Cameron and right-hand hit man George Osborn are ‘passionate’ about sustainable policy, which is why they've passionately refrained from putting any in place. Sure, some might carp on about what the Coalition has so far done to reduce carbon emissions (nothing, basically) or promote a move from nuclear to renewable energy (nothing, basically) or improve infrastructure for cyclists (nothing, basically) or support the green economy (nothing, basically) or sustain grants for people to insulate their homes (nothing, basically) or not try to sell off large tracts of Britain’s forests (nothing, basically) or curb unnecessary car use or shorthaul flights (nothing, basically) or try to live up the promise to be the ‘greenest government ever’ – nothing, basically.
But it doesn't matter. Because they know the secret, and the secret is this: it’s not about being green, it’s about seeming green.
Just look at the corporate sector. Thought multinationals were just rapacious leviathans bleeding the earth dry? Wrong – they have to respond to democratic pressure too. The major dirty industries have now all realised the error of their ways and done what they should have done long ago – invest staggering sums of money in expensive PR to make themselves look more sustainable.
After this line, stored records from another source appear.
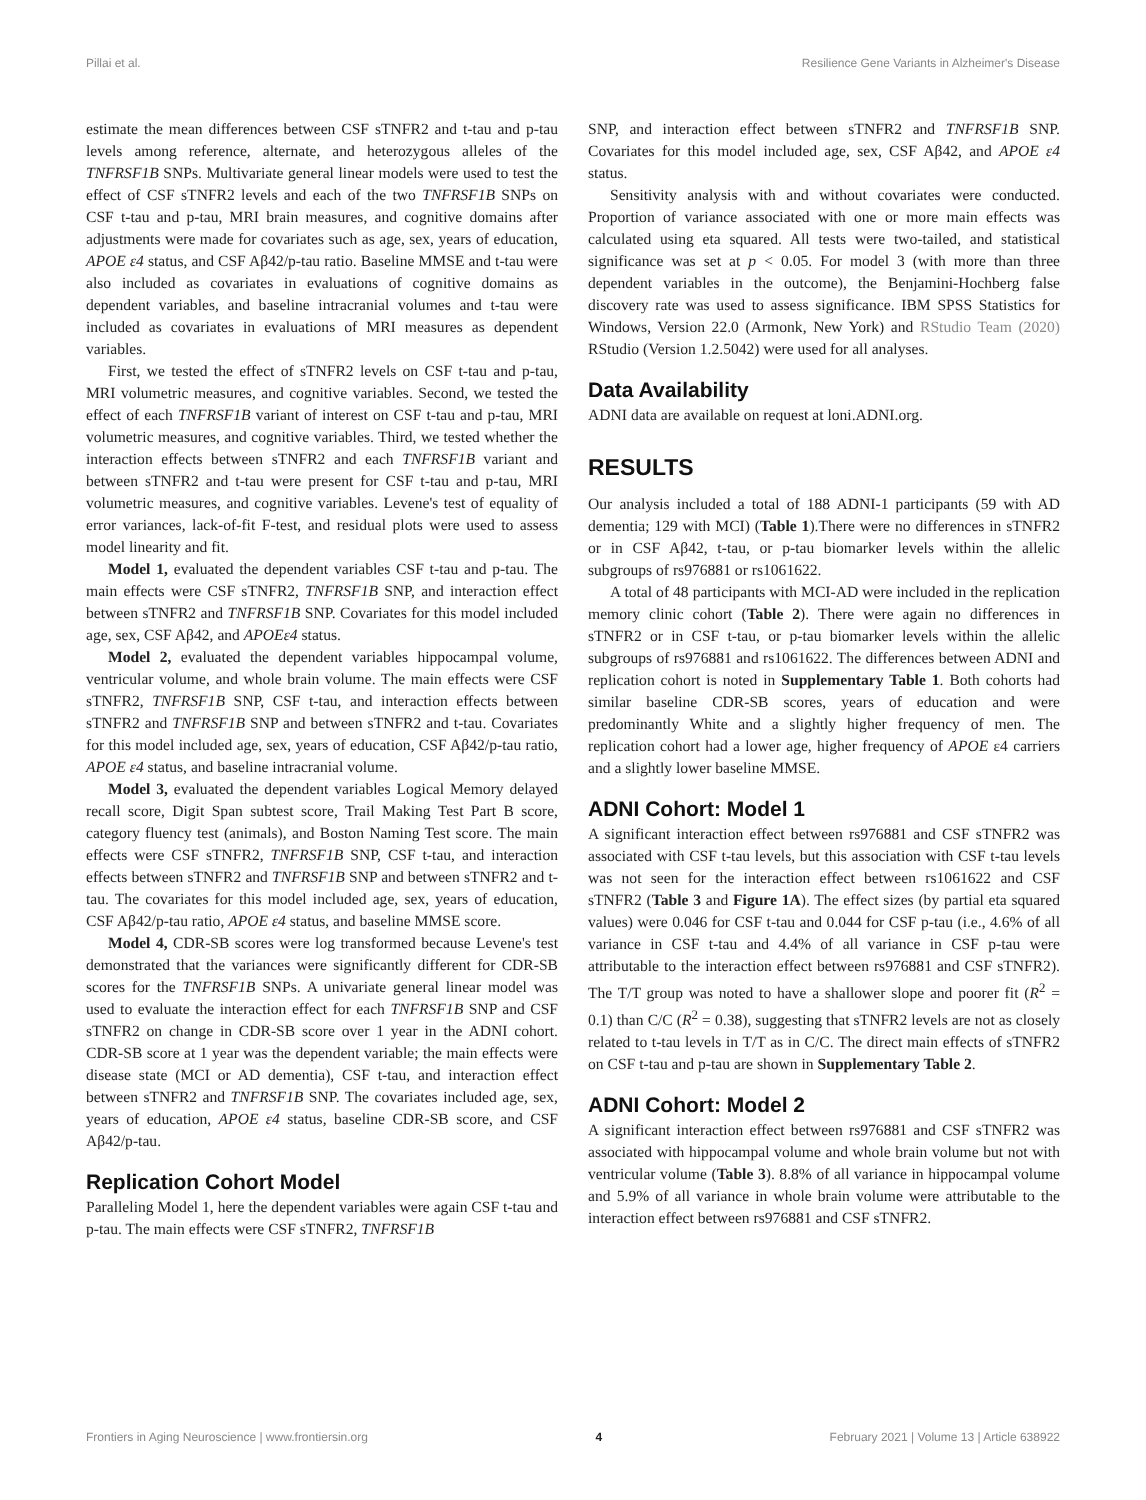Pillai et al. Resilience Gene Variants in Alzheimer's Disease
estimate the mean differences between CSF sTNFR2 and t-tau and p-tau levels among reference, alternate, and heterozygous alleles of the TNFRSF1B SNPs. Multivariate general linear models were used to test the effect of CSF sTNFR2 levels and each of the two TNFRSF1B SNPs on CSF t-tau and p-tau, MRI brain measures, and cognitive domains after adjustments were made for covariates such as age, sex, years of education, APOE ε4 status, and CSF Aβ42/p-tau ratio. Baseline MMSE and t-tau were also included as covariates in evaluations of cognitive domains as dependent variables, and baseline intracranial volumes and t-tau were included as covariates in evaluations of MRI measures as dependent variables.
First, we tested the effect of sTNFR2 levels on CSF t-tau and p-tau, MRI volumetric measures, and cognitive variables. Second, we tested the effect of each TNFRSF1B variant of interest on CSF t-tau and p-tau, MRI volumetric measures, and cognitive variables. Third, we tested whether the interaction effects between sTNFR2 and each TNFRSF1B variant and between sTNFR2 and t-tau were present for CSF t-tau and p-tau, MRI volumetric measures, and cognitive variables. Levene's test of equality of error variances, lack-of-fit F-test, and residual plots were used to assess model linearity and fit.
Model 1, evaluated the dependent variables CSF t-tau and p-tau. The main effects were CSF sTNFR2, TNFRSF1B SNP, and interaction effect between sTNFR2 and TNFRSF1B SNP. Covariates for this model included age, sex, CSF Aβ42, and APOEε4 status.
Model 2, evaluated the dependent variables hippocampal volume, ventricular volume, and whole brain volume. The main effects were CSF sTNFR2, TNFRSF1B SNP, CSF t-tau, and interaction effects between sTNFR2 and TNFRSF1B SNP and between sTNFR2 and t-tau. Covariates for this model included age, sex, years of education, CSF Aβ42/p-tau ratio, APOE ε4 status, and baseline intracranial volume.
Model 3, evaluated the dependent variables Logical Memory delayed recall score, Digit Span subtest score, Trail Making Test Part B score, category fluency test (animals), and Boston Naming Test score. The main effects were CSF sTNFR2, TNFRSF1B SNP, CSF t-tau, and interaction effects between sTNFR2 and TNFRSF1B SNP and between sTNFR2 and t-tau. The covariates for this model included age, sex, years of education, CSF Aβ42/p-tau ratio, APOE ε4 status, and baseline MMSE score.
Model 4, CDR-SB scores were log transformed because Levene's test demonstrated that the variances were significantly different for CDR-SB scores for the TNFRSF1B SNPs. A univariate general linear model was used to evaluate the interaction effect for each TNFRSF1B SNP and CSF sTNFR2 on change in CDR-SB score over 1 year in the ADNI cohort. CDR-SB score at 1 year was the dependent variable; the main effects were disease state (MCI or AD dementia), CSF t-tau, and interaction effect between sTNFR2 and TNFRSF1B SNP. The covariates included age, sex, years of education, APOE ε4 status, baseline CDR-SB score, and CSF Aβ42/p-tau.
Replication Cohort Model
Paralleling Model 1, here the dependent variables were again CSF t-tau and p-tau. The main effects were CSF sTNFR2, TNFRSF1B
SNP, and interaction effect between sTNFR2 and TNFRSF1B SNP. Covariates for this model included age, sex, CSF Aβ42, and APOE ε4 status.
Sensitivity analysis with and without covariates were conducted. Proportion of variance associated with one or more main effects was calculated using eta squared. All tests were two-tailed, and statistical significance was set at p < 0.05. For model 3 (with more than three dependent variables in the outcome), the Benjamini-Hochberg false discovery rate was used to assess significance. IBM SPSS Statistics for Windows, Version 22.0 (Armonk, New York) and RStudio Team (2020) RStudio (Version 1.2.5042) were used for all analyses.
Data Availability
ADNI data are available on request at loni.ADNI.org.
RESULTS
Our analysis included a total of 188 ADNI-1 participants (59 with AD dementia; 129 with MCI) (Table 1).There were no differences in sTNFR2 or in CSF Aβ42, t-tau, or p-tau biomarker levels within the allelic subgroups of rs976881 or rs1061622.
A total of 48 participants with MCI-AD were included in the replication memory clinic cohort (Table 2). There were again no differences in sTNFR2 or in CSF t-tau, or p-tau biomarker levels within the allelic subgroups of rs976881 and rs1061622. The differences between ADNI and replication cohort is noted in Supplementary Table 1. Both cohorts had similar baseline CDR-SB scores, years of education and were predominantly White and a slightly higher frequency of men. The replication cohort had a lower age, higher frequency of APOE ε4 carriers and a slightly lower baseline MMSE.
ADNI Cohort: Model 1
A significant interaction effect between rs976881 and CSF sTNFR2 was associated with CSF t-tau levels, but this association with CSF t-tau levels was not seen for the interaction effect between rs1061622 and CSF sTNFR2 (Table 3 and Figure 1A). The effect sizes (by partial eta squared values) were 0.046 for CSF t-tau and 0.044 for CSF p-tau (i.e., 4.6% of all variance in CSF t-tau and 4.4% of all variance in CSF p-tau were attributable to the interaction effect between rs976881 and CSF sTNFR2). The T/T group was noted to have a shallower slope and poorer fit (R<sup>2</sup> = 0.1) than C/C (R<sup>2</sup> = 0.38), suggesting that sTNFR2 levels are not as closely related to t-tau levels in T/T as in C/C. The direct main effects of sTNFR2 on CSF t-tau and p-tau are shown in Supplementary Table 2.
ADNI Cohort: Model 2
A significant interaction effect between rs976881 and CSF sTNFR2 was associated with hippocampal volume and whole brain volume but not with ventricular volume (Table 3). 8.8% of all variance in hippocampal volume and 5.9% of all variance in whole brain volume were attributable to the interaction effect between rs976881 and CSF sTNFR2.
Frontiers in Aging Neuroscience | www.frontiersin.org 4 February 2021 | Volume 13 | Article 638922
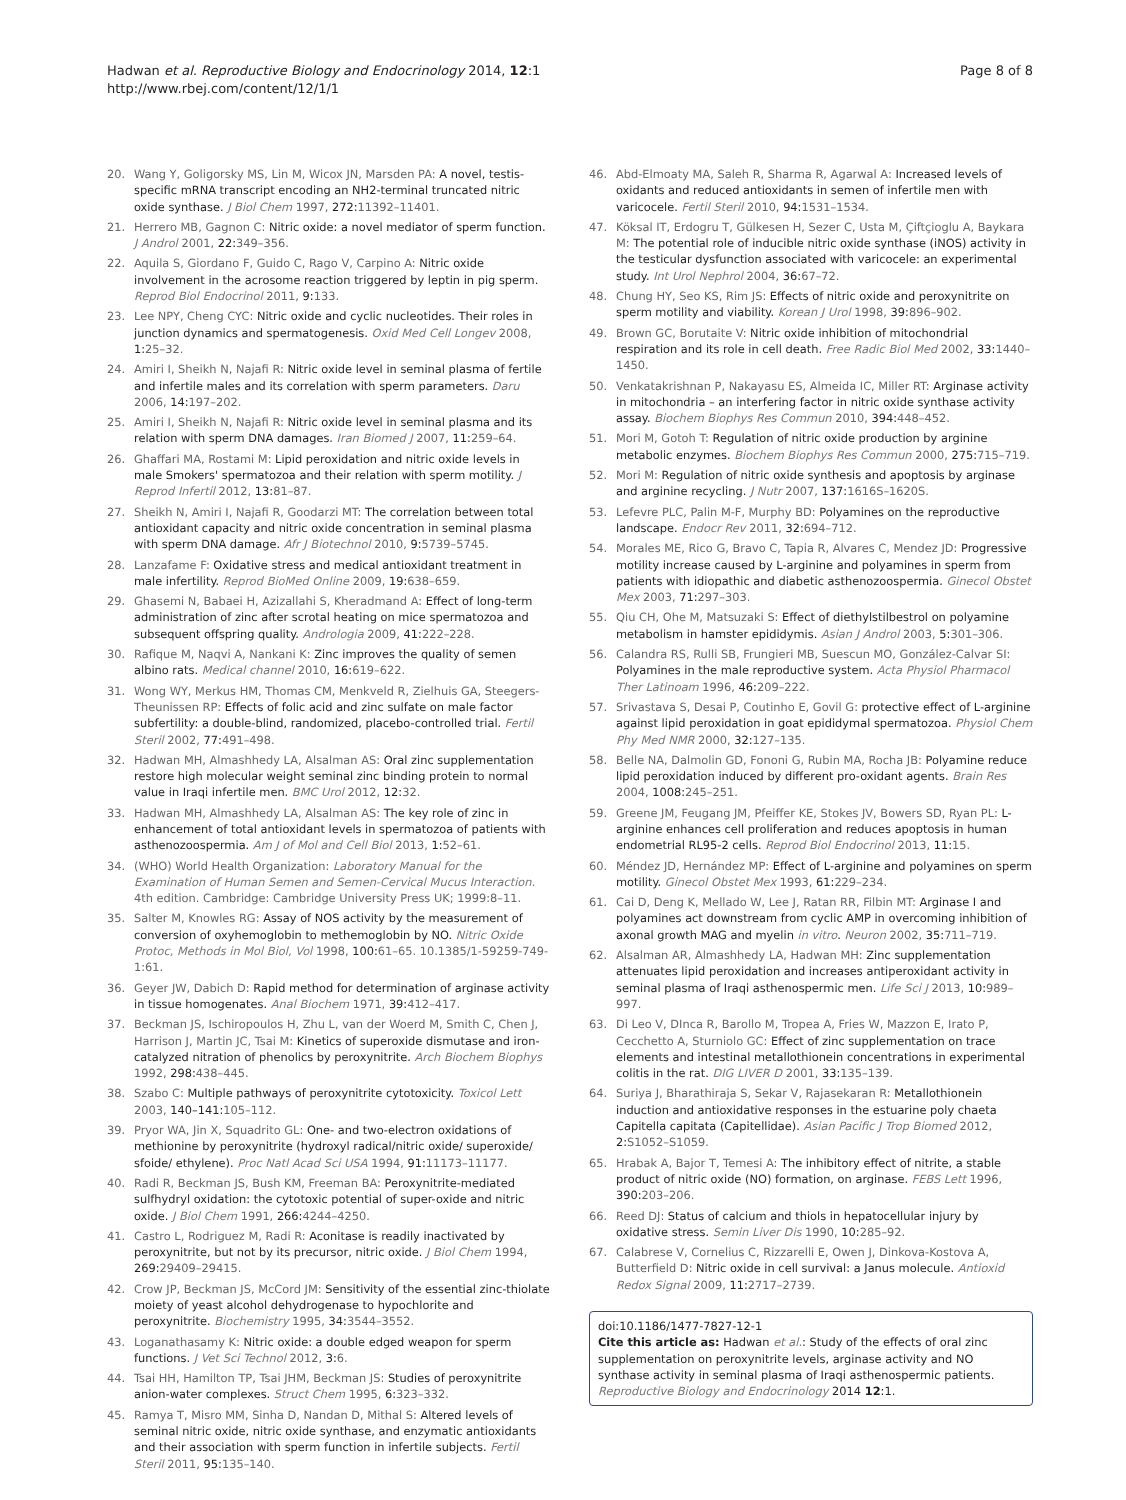Hadwan et al. Reproductive Biology and Endocrinology 2014, 12:1
http://www.rbej.com/content/12/1/1
Page 8 of 8
20. Wang Y, Goligorsky MS, Lin M, Wicox JN, Marsden PA: A novel, testis-specific mRNA transcript encoding an NH2-terminal truncated nitric oxide synthase. J Biol Chem 1997, 272: 11392–11401.
21. Herrero MB, Gagnon C: Nitric oxide: a novel mediator of sperm function. J Androl 2001, 22: 349–356.
22. Aquila S, Giordano F, Guido C, Rago V, Carpino A: Nitric oxide involvement in the acrosome reaction triggered by leptin in pig sperm. Reprod Biol Endocrinol 2011, 9: 133.
23. Lee NPY, Cheng CYC: Nitric oxide and cyclic nucleotides. Their roles in junction dynamics and spermatogenesis. Oxid Med Cell Longev 2008, 1: 25–32.
24. Amiri I, Sheikh N, Najafi R: Nitric oxide level in seminal plasma of fertile and infertile males and its correlation with sperm parameters. Daru 2006, 14: 197–202.
25. Amiri I, Sheikh N, Najafi R: Nitric oxide level in seminal plasma and its relation with sperm DNA damages. Iran Biomed J 2007, 11: 259–64.
26. Ghaffari MA, Rostami M: Lipid peroxidation and nitric oxide levels in male Smokers' spermatozoa and their relation with sperm motility. J Reprod Infertil 2012, 13: 81–87.
27. Sheikh N, Amiri I, Najafi R, Goodarzi MT: The correlation between total antioxidant capacity and nitric oxide concentration in seminal plasma with sperm DNA damage. Afr J Biotechnol 2010, 9: 5739–5745.
28. Lanzafame F: Oxidative stress and medical antioxidant treatment in male infertility. Reprod BioMed Online 2009, 19: 638–659.
29. Ghasemi N, Babaei H, Azizallahi S, Kheradmand A: Effect of long-term administration of zinc after scrotal heating on mice spermatozoa and subsequent offspring quality. Andrologia 2009, 41: 222–228.
30. Rafique M, Naqvi A, Nankani K: Zinc improves the quality of semen albino rats. Medical channel 2010, 16: 619–622.
31. Wong WY, Merkus HM, Thomas CM, Menkveld R, Zielhuis GA, Steegers-Theunissen RP: Effects of folic acid and zinc sulfate on male factor subfertility: a double-blind, randomized, placebo-controlled trial. Fertil Steril 2002, 77: 491–498.
32. Hadwan MH, Almashhedy LA, Alsalman AS: Oral zinc supplementation restore high molecular weight seminal zinc binding protein to normal value in Iraqi infertile men. BMC Urol 2012, 12: 32.
33. Hadwan MH, Almashhedy LA, Alsalman AS: The key role of zinc in enhancement of total antioxidant levels in spermatozoa of patients with asthenozoospermia. Am J of Mol and Cell Biol 2013, 1: 52–61.
34. (WHO) World Health Organization: Laboratory Manual for the Examination of Human Semen and Semen-Cervical Mucus Interaction. 4th edition. Cambridge: Cambridge University Press UK; 1999:8–11.
35. Salter M, Knowles RG: Assay of NOS activity by the measurement of conversion of oxyhemoglobin to methemoglobin by NO. Nitric Oxide Protoc, Methods in Mol Biol, Vol 1998, 100: 61–65. 10.1385/1-59259-749-1:61.
36. Geyer JW, Dabich D: Rapid method for determination of arginase activity in tissue homogenates. Anal Biochem 1971, 39: 412–417.
37. Beckman JS, Ischiropoulos H, Zhu L, van der Woerd M, Smith C, Chen J, Harrison J, Martin JC, Tsai M: Kinetics of superoxide dismutase and iron-catalyzed nitration of phenolics by peroxynitrite. Arch Biochem Biophys 1992, 298: 438–445.
38. Szabo C: Multiple pathways of peroxynitrite cytotoxicity. Toxicol Lett 2003, 140–141: 105–112.
39. Pryor WA, Jin X, Squadrito GL: One- and two-electron oxidations of methionine by peroxynitrite (hydroxyl radical/nitric oxide/ superoxide/ sfoide/ ethylene). Proc Natl Acad Sci USA 1994, 91: 11173–11177.
40. Radi R, Beckman JS, Bush KM, Freeman BA: Peroxynitrite-mediated sulfhydryl oxidation: the cytotoxic potential of super-oxide and nitric oxide. J Biol Chem 1991, 266: 4244–4250.
41. Castro L, Rodriguez M, Radi R: Aconitase is readily inactivated by peroxynitrite, but not by its precursor, nitric oxide. J Biol Chem 1994, 269: 29409–29415.
42. Crow JP, Beckman JS, McCord JM: Sensitivity of the essential zinc-thiolate moiety of yeast alcohol dehydrogenase to hypochlorite and peroxynitrite. Biochemistry 1995, 34: 3544–3552.
43. Loganathasamy K: Nitric oxide: a double edged weapon for sperm functions. J Vet Sci Technol 2012, 3: 6.
44. Tsai HH, Hamilton TP, Tsai JHM, Beckman JS: Studies of peroxynitrite anion-water complexes. Struct Chem 1995, 6: 323–332.
45. Ramya T, Misro MM, Sinha D, Nandan D, Mithal S: Altered levels of seminal nitric oxide, nitric oxide synthase, and enzymatic antioxidants and their association with sperm function in infertile subjects. Fertil Steril 2011, 95: 135–140.
46. Abd-Elmoaty MA, Saleh R, Sharma R, Agarwal A: Increased levels of oxidants and reduced antioxidants in semen of infertile men with varicocele. Fertil Steril 2010, 94: 1531–1534.
47. Köksal IT, Erdogru T, Gülkesen H, Sezer C, Usta M, Çiftçioglu A, Baykara M: The potential role of inducible nitric oxide synthase (iNOS) activity in the testicular dysfunction associated with varicocele: an experimental study. Int Urol Nephrol 2004, 36: 67–72.
48. Chung HY, Seo KS, Rim JS: Effects of nitric oxide and peroxynitrite on sperm motility and viability. Korean J Urol 1998, 39: 896–902.
49. Brown GC, Borutaite V: Nitric oxide inhibition of mitochondrial respiration and its role in cell death. Free Radic Biol Med 2002, 33: 1440–1450.
50. Venkatakrishnan P, Nakayasu ES, Almeida IC, Miller RT: Arginase activity in mitochondria – an interfering factor in nitric oxide synthase activity assay. Biochem Biophys Res Commun 2010, 394: 448–452.
51. Mori M, Gotoh T: Regulation of nitric oxide production by arginine metabolic enzymes. Biochem Biophys Res Commun 2000, 275: 715–719.
52. Mori M: Regulation of nitric oxide synthesis and apoptosis by arginase and arginine recycling. J Nutr 2007, 137: 1616S–1620S.
53. Lefevre PLC, Palin M-F, Murphy BD: Polyamines on the reproductive landscape. Endocr Rev 2011, 32: 694–712.
54. Morales ME, Rico G, Bravo C, Tapia R, Alvares C, Mendez JD: Progressive motility increase caused by L-arginine and polyamines in sperm from patients with idiopathic and diabetic asthenozoospermia. Ginecol Obstet Mex 2003, 71: 297–303.
55. Qiu CH, Ohe M, Matsuzaki S: Effect of diethylstilbestrol on polyamine metabolism in hamster epididymis. Asian J Androl 2003, 5: 301–306.
56. Calandra RS, Rulli SB, Frungieri MB, Suescun MO, González-Calvar SI: Polyamines in the male reproductive system. Acta Physiol Pharmacol Ther Latinoam 1996, 46: 209–222.
57. Srivastava S, Desai P, Coutinho E, Govil G: protective effect of L-arginine against lipid peroxidation in goat epididymal spermatozoa. Physiol Chem Phy Med NMR 2000, 32: 127–135.
58. Belle NA, Dalmolin GD, Fononi G, Rubin MA, Rocha JB: Polyamine reduce lipid peroxidation induced by different pro-oxidant agents. Brain Res 2004, 1008: 245–251.
59. Greene JM, Feugang JM, Pfeiffer KE, Stokes JV, Bowers SD, Ryan PL: L-arginine enhances cell proliferation and reduces apoptosis in human endometrial RL95-2 cells. Reprod Biol Endocrinol 2013, 11: 15.
60. Méndez JD, Hernández MP: Effect of L-arginine and polyamines on sperm motility. Ginecol Obstet Mex 1993, 61: 229–234.
61. Cai D, Deng K, Mellado W, Lee J, Ratan RR, Filbin MT: Arginase I and polyamines act downstream from cyclic AMP in overcoming inhibition of axonal growth MAG and myelin in vitro. Neuron 2002, 35: 711–719.
62. Alsalman AR, Almashhedy LA, Hadwan MH: Zinc supplementation attenuates lipid peroxidation and increases antiperoxidant activity in seminal plasma of Iraqi asthenospermic men. Life Sci J 2013, 10: 989–997.
63. Di Leo V, DInca R, Barollo M, Tropea A, Fries W, Mazzon E, Irato P, Cecchetto A, Sturniolo GC: Effect of zinc supplementation on trace elements and intestinal metallothionein concentrations in experimental colitis in the rat. DIG LIVER D 2001, 33: 135–139.
64. Suriya J, Bharathiraja S, Sekar V, Rajasekaran R: Metallothionein induction and antioxidative responses in the estuarine poly chaeta Capitella capitata (Capitellidae). Asian Pacific J Trop Biomed 2012, 2: S1052–S1059.
65. Hrabak A, Bajor T, Temesi A: The inhibitory effect of nitrite, a stable product of nitric oxide (NO) formation, on arginase. FEBS Lett 1996, 390: 203–206.
66. Reed DJ: Status of calcium and thiols in hepatocellular injury by oxidative stress. Semin Liver Dis 1990, 10: 285–92.
67. Calabrese V, Cornelius C, Rizzarelli E, Owen J, Dinkova-Kostova A, Butterfield D: Nitric oxide in cell survival: a Janus molecule. Antioxid Redox Signal 2009, 11: 2717–2739.
doi:10.1186/1477-7827-12-1
Cite this article as: Hadwan et al.: Study of the effects of oral zinc supplementation on peroxynitrite levels, arginase activity and NO synthase activity in seminal plasma of Iraqi asthenospermic patients. Reproductive Biology and Endocrinology 2014 12:1.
Who would have thought that Shell and BP and Exxon would turn out to be green! Well, they are. Not in the sense of ‘good for the environment’, perhaps – but ‘green’ in the sense of ‘our website and adverts sort of look green’.
          ‘Look,’ they could say. ‘Our adverts sort of look green.’
          ‘But that doesn’t mean you’re green,’ one might reply to them. ‘You’re still extracting oil from brutal regimes at staggering environmental cost to be  converted into polluting hydrocarbons.’
The age of responsible oil 
          ‘We are,’ they would reply. ‘Go and look at the website. It’s really green.’
          ‘Beyond Petroleum,’ breathes the renamed BP – an odd name, perhaps, for a company whose business is, however you look at it, petroleum. ‘Petroleum’ is what they should have called themselves, perhaps – as in ‘British Petroleum’. Still, go and look at the website. It’s really green.
          It’s an example we can all learn from. Let’s face it, in environmental terms we’re all pretty much screwed – only this summer an entire United Kingdom’s worth of ice disappeared from the polar caps. Anyone who believes that installing a high efficiency lightbulb is going to save us from Eco-Geddon is indulging in a dreamy, planet-sized slab of self-denial, but at least we can make ourselves feel better about ourselves while we commit species suicide. The real challenge we have ahead of us is to learn to enjoy our plasma TVs and central heating in while telling ourselves we’re blameless because our house is built with 0.7% energy saving materials. 
Think I'm being ironic? Then ask yourself how willing you are to give up hot showers, and Wi-Fi, and shorthaul flights, and your phone, and a fridge, and all the other million things that you're certainly not going to give up. The idea that we can continue to enjoy these things without staggering environmental cost and concomitant human suffering is a bit like the citizens of Atlantis throwing down a few sandbags to line their patios even as the waves begin to lap at their shore. As far as I can see the only sustainable lifestyle option is to stop living.
But at least we can bring the mood up a bit. Buy an organic turkey this Christmas. Buy some soap made with marginally less harmful products or a 'bag for life'. Treat yourself to a little greenwash. Watch Al Gore's film again, where the earth's environmental crisis is reduced to a slideshow on an Apple laptop, a laptop made, presumably, with sweatshop labour using precious semi-conductor metals mined in an African warzone. Watch that beautiful David Attenborough thing about the ocean again - transmitted to energy-burning plasma screens all across the country to remind us just how destructive all our energy burning and plasma screens are. Greenwash is such beautiful therapy. The planet's ****ed, but at least we can enjoy the closing ceremony.